CBRE finds nearly 70% of AI-tagged job openings on Naukri.com are clustered in Bengaluru, Delhi-NCR and Mumbai, led by engineering and data roles.
India’s artificial intelligence hiring remains heavily concentrated in just three metropolitan regions, with Bengaluru, Delhi-NCR and Mumbai accounting for nearly 70% of AI-related job openings, according to a new report by property consultant CBRE.
The analysis, based on more than 64,500 active job listings on Naukri.com as of December 2025, underscores how AI talent demand continues to cluster around the country’s largest technology and business hubs.
Bengaluru emerged as the leading centre for AI recruitment, representing 25.4% of openings tagged with AI on the portal. Delhi-NCR followed closely with 24.8%, while Mumbai accounted for 19.2%.
CBRE noted that the data does not capture the full AI labour market in India, but it provides a clear indication that the bulk of demand across sectors is concentrated in these three cities.
Other locations trail significantly. Hyderabad accounted for 12.5% of AI jobs, followed by Pune at 9.6%, Chennai at 6.4% and Kolkata at 2.1%, the report said.
The strongest demand is currently being driven by engineering roles, including software development and quality assurance, alongside data science and analytics positions.
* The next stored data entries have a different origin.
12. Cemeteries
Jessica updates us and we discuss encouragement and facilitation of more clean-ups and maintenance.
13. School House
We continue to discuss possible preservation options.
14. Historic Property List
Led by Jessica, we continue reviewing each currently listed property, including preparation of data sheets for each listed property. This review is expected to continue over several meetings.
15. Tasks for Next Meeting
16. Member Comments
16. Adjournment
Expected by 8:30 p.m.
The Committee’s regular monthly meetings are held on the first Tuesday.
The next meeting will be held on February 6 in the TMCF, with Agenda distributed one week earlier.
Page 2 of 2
Customer success, service and operations functions also feature prominently, reflecting broader adoption of AI-enabled solutions across industries.
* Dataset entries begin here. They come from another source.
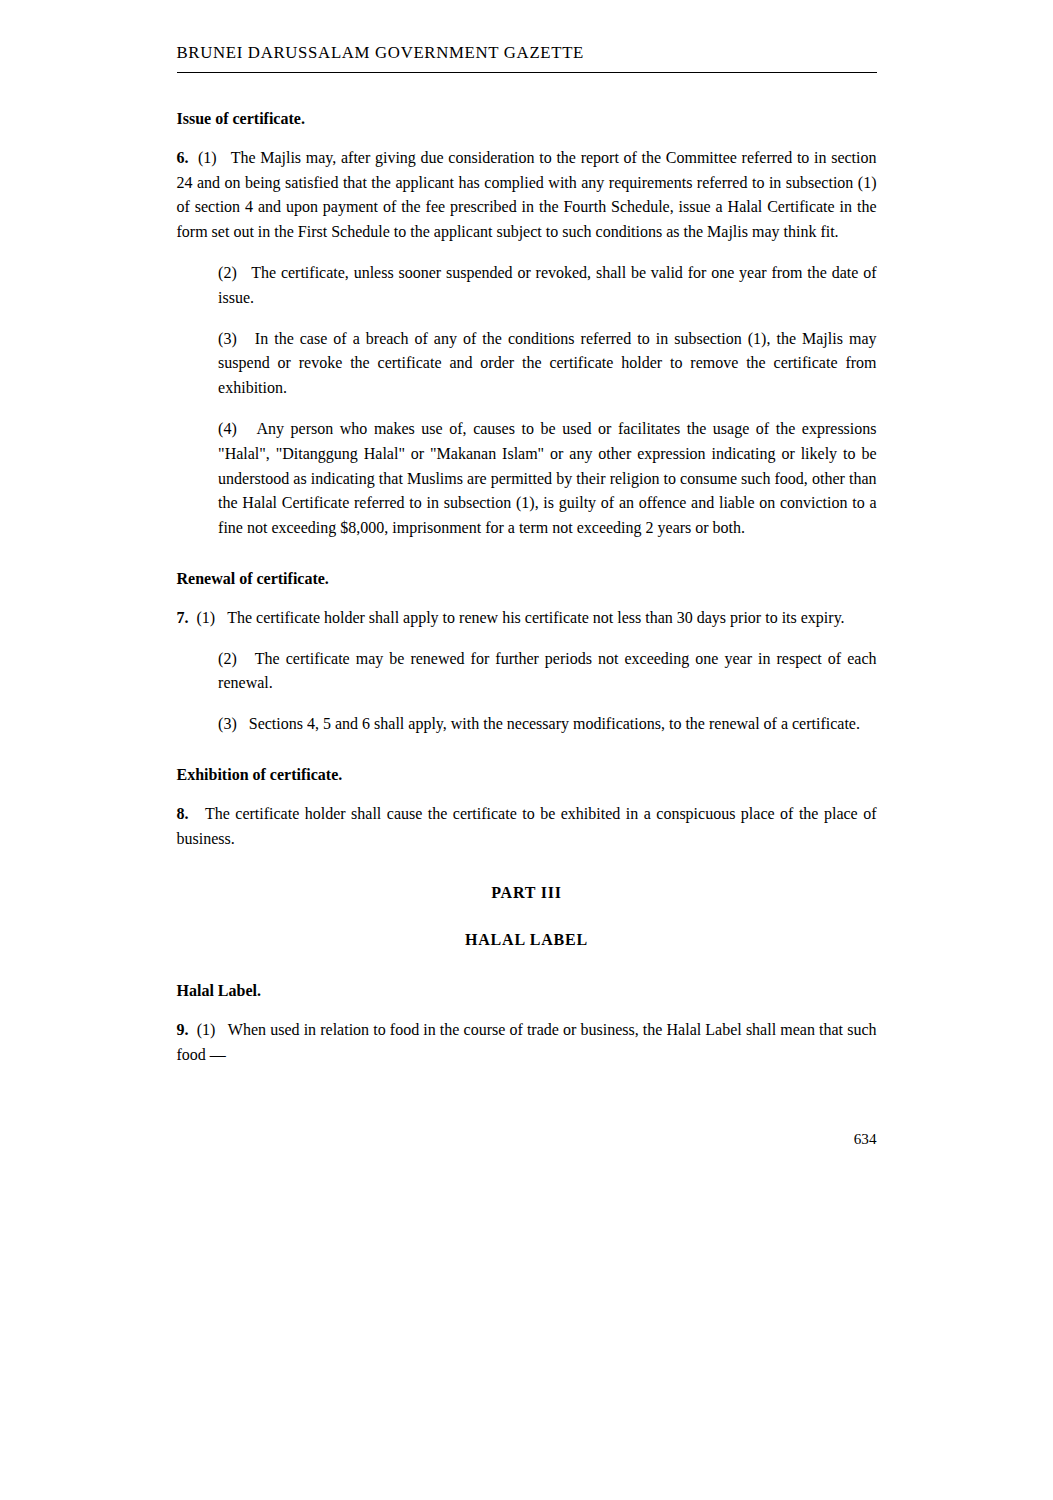BRUNEI DARUSSALAM GOVERNMENT GAZETTE
Issue of certificate.
6. (1) The Majlis may, after giving due consideration to the report of the Committee referred to in section 24 and on being satisfied that the applicant has complied with any requirements referred to in subsection (1) of section 4 and upon payment of the fee prescribed in the Fourth Schedule, issue a Halal Certificate in the form set out in the First Schedule to the applicant subject to such conditions as the Majlis may think fit.
(2) The certificate, unless sooner suspended or revoked, shall be valid for one year from the date of issue.
(3) In the case of a breach of any of the conditions referred to in subsection (1), the Majlis may suspend or revoke the certificate and order the certificate holder to remove the certificate from exhibition.
(4) Any person who makes use of, causes to be used or facilitates the usage of the expressions "Halal", "Ditanggung Halal" or "Makanan Islam" or any other expression indicating or likely to be understood as indicating that Muslims are permitted by their religion to consume such food, other than the Halal Certificate referred to in subsection (1), is guilty of an offence and liable on conviction to a fine not exceeding $8,000, imprisonment for a term not exceeding 2 years or both.
Renewal of certificate.
7. (1) The certificate holder shall apply to renew his certificate not less than 30 days prior to its expiry.
(2) The certificate may be renewed for further periods not exceeding one year in respect of each renewal.
(3) Sections 4, 5 and 6 shall apply, with the necessary modifications, to the renewal of a certificate.
Exhibition of certificate.
8. The certificate holder shall cause the certificate to be exhibited in a conspicuous place of the place of business.
PART III
HALAL LABEL
Halal Label.
9. (1) When used in relation to food in the course of trade or business, the Halal Label shall mean that such food —
634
CBRE Chairman and CEO Anshuman Magazine said AI has moved beyond being a topic of experimentation and is becoming a core part of India’s economic and infrastructure growth story.
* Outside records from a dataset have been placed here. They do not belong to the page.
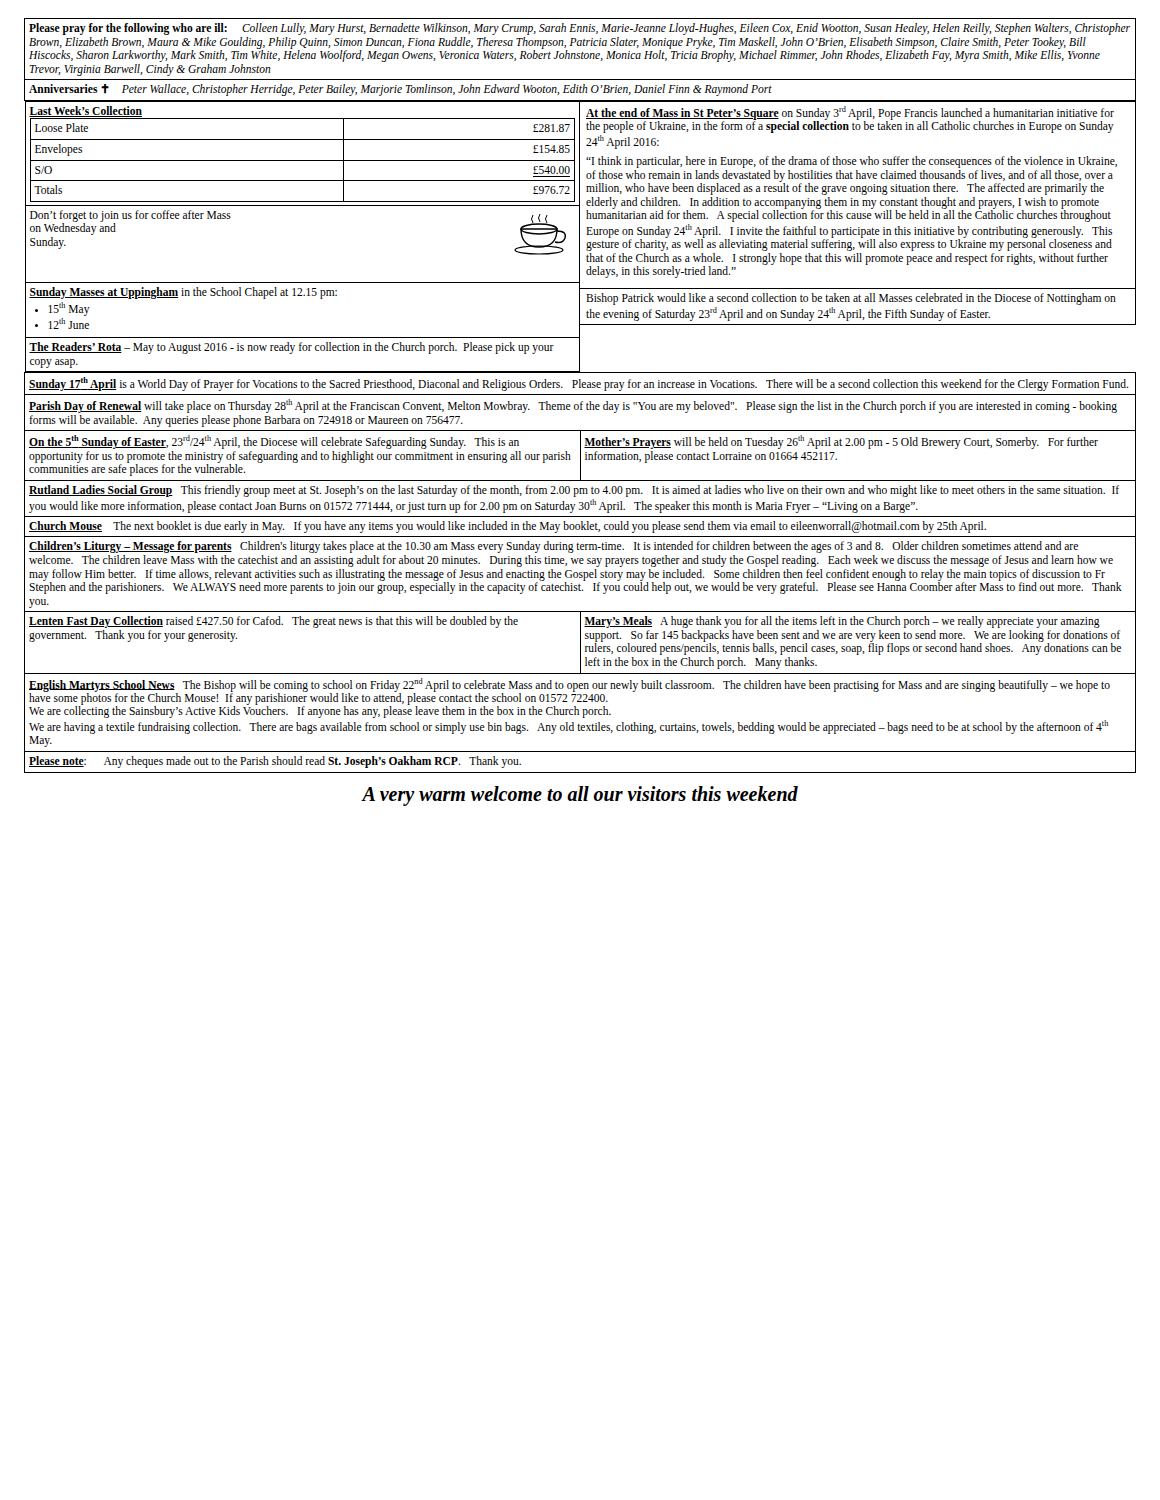| Please pray for the following who are ill: Colleen Lully, Mary Hurst, Bernadette Wilkinson, Mary Crump, Sarah Ennis, Marie-Jeanne Lloyd-Hughes, Eileen Cox, Enid Wootton, Susan Healey, Helen Reilly, Stephen Walters, Christopher Brown, Elizabeth Brown, Maura & Mike Goulding, Philip Quinn, Simon Duncan, Fiona Ruddle, Theresa Thompson, Patricia Slater, Monique Pryke, Tim Maskell, John O’Brien, Elisabeth Simpson, Claire Smith, Peter Tookey, Bill Hiscocks, Sharon Larkworthy, Mark Smith, Tim White, Helena Woolford, Megan Owens, Veronica Waters, Robert Johnstone, Monica Holt, Tricia Brophy, Michael Rimmer, John Rhodes, Elizabeth Fay, Myra Smith, Mike Ellis, Yvonne Trevor, Virginia Barwell, Cindy & Graham Johnston |
| Anniversaries ✝ Peter Wallace, Christopher Herridge, Peter Bailey, Marjorie Tomlinson, John Edward Wooton, Edith O’Brien, Daniel Finn & Raymond Port |
| / Last Week’s Collection / Loose Plate / £281.87 / / Envelopes / £154.85 / / S/O / £540.00 / / Totals / £976.72 / / / Don’t forget to join us for coffee after Mass on Wednesday and Sunday. / / Sunday Masses at Uppingham in the School Chapel at 12.15 pm: 15 th May 12 th June / / The Readers’ Rota – May to August 2016 - is now ready for collection in the Church porch. Please pick up your copy asap. / | / At the end of Mass in St Peter’s Square on Sunday 3 rd April, Pope Francis launched a humanitarian initiative for the people of Ukraine, in the form of a special collection to be taken in all Catholic churches in Europe on Sunday 24 th April 2016: “I think in particular, here in Europe, of the drama of those who suffer the consequences of the violence in Ukraine, of those who remain in lands devastated by hostilities that have claimed thousands of lives, and of all those, over a million, who have been displaced as a result of the grave ongoing situation there. The affected are primarily the elderly and children. In addition to accompanying them in my constant thought and prayers, I wish to promote humanitarian aid for them. A special collection for this cause will be held in all the Catholic churches throughout Europe on Sunday 24 th April. I invite the faithful to participate in this initiative by contributing generously. This gesture of charity, as well as alleviating material suffering, will also express to Ukraine my personal closeness and that of the Church as a whole. I strongly hope that this will promote peace and respect for rights, without further delays, in this sorely-tried land.” / / Bishop Patrick would like a second collection to be taken at all Masses celebrated in the Diocese of Nottingham on the evening of Saturday 23 rd April and on Sunday 24 th April, the Fifth Sunday of Easter. / |
| Sunday 17 th April is a World Day of Prayer for Vocations to the Sacred Priesthood, Diaconal and Religious Orders. Please pray for an increase in Vocations. There will be a second collection this weekend for the Clergy Formation Fund. |
| Parish Day of Renewal will take place on Thursday 28 th April at the Franciscan Convent, Melton Mowbray. Theme of the day is "You are my beloved". Please sign the list in the Church porch if you are interested in coming - booking forms will be available. Any queries please phone Barbara on 724918 or Maureen on 756477. |
| On the 5 th Sunday of Easter , 23 rd /24 th April, the Diocese will celebrate Safeguarding Sunday. This is an opportunity for us to promote the ministry of safeguarding and to highlight our commitment in ensuring all our parish communities are safe places for the vulnerable. | Mother’s Prayers will be held on Tuesday 26 th April at 2.00 pm - 5 Old Brewery Court, Somerby. For further information, please contact Lorraine on 01664 452117. |
| Rutland Ladies Social Group This friendly group meet at St. Joseph’s on the last Saturday of the month, from 2.00 pm to 4.00 pm. It is aimed at ladies who live on their own and who might like to meet others in the same situation. If you would like more information, please contact Joan Burns on 01572 771444, or just turn up for 2.00 pm on Saturday 30 th April. The speaker this month is Maria Fryer – “Living on a Barge”. |
| Church Mouse The next booklet is due early in May. If you have any items you would like included in the May booklet, could you please send them via email to eileenworrall@hotmail.com by 25th April. |
| Children’s Liturgy – Message for parents Children's liturgy takes place at the 10.30 am Mass every Sunday during term-time. It is intended for children between the ages of 3 and 8. Older children sometimes attend and are welcome. The children leave Mass with the catechist and an assisting adult for about 20 minutes. During this time, we say prayers together and study the Gospel reading. Each week we discuss the message of Jesus and learn how we may follow Him better. If time allows, relevant activities such as illustrating the message of Jesus and enacting the Gospel story may be included. Some children then feel confident enough to relay the main topics of discussion to Fr Stephen and the parishioners. We ALWAYS need more parents to join our group, especially in the capacity of catechist. If you could help out, we would be very grateful. Please see Hanna Coomber after Mass to find out more. Thank you. |
| Lenten Fast Day Collection raised £427.50 for Cafod. The great news is that this will be doubled by the government. Thank you for your generosity. | Mary’s Meals A huge thank you for all the items left in the Church porch – we really appreciate your amazing support. So far 145 backpacks have been sent and we are very keen to send more. We are looking for donations of rulers, coloured pens/pencils, tennis balls, pencil cases, soap, flip flops or second hand shoes. Any donations can be left in the box in the Church porch. Many thanks. |
| English Martyrs School News The Bishop will be coming to school on Friday 22 nd April to celebrate Mass and to open our newly built classroom. The children have been practising for Mass and are singing beautifully – we hope to have some photos for the Church Mouse! If any parishioner would like to attend, please contact the school on 01572 722400. We are collecting the Sainsbury’s Active Kids Vouchers. If anyone has any, please leave them in the box in the Church porch. We are having a textile fundraising collection. There are bags available from school or simply use bin bags. Any old textiles, clothing, curtains, towels, bedding would be appreciated – bags need to be at school by the afternoon of 4 th May. |
| Please note : Any cheques made out to the Parish should read St. Joseph’s Oakham RCP . Thank you. |
A very warm welcome to all our visitors this weekend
He added that rising demand for AI talent signals more than a hiring cycle, suggesting that global companies increasingly see India not only as a service delivery base but as a hub for end-to-end innovation. This shift, he said, is likely to reshape India’s role in the global digital value chain.
The report attributed Bengaluru’s continued dominance to the deep presence of Global Capability Centres (GCCs). In 2025, the city accounted for more than one-third of India’s total office space leasing by GCCs, reinforcing its position as the country’s primary technology employment engine.
Delhi-NCR, meanwhile, is seeing rising AI hiring demand driven by consulting, fintech, healthcare and public sector initiatives, highlighting the region’s expanding role beyond traditional corporate services.
The concentration of AI opportunities in a handful of cities points to both India’s growing strength in advanced digital skills and the uneven geographic distribution of high-value technology work. As AI adoption accelerates, the next phase of growth may depend on whether talent ecosystems can expand beyond the established metro centres.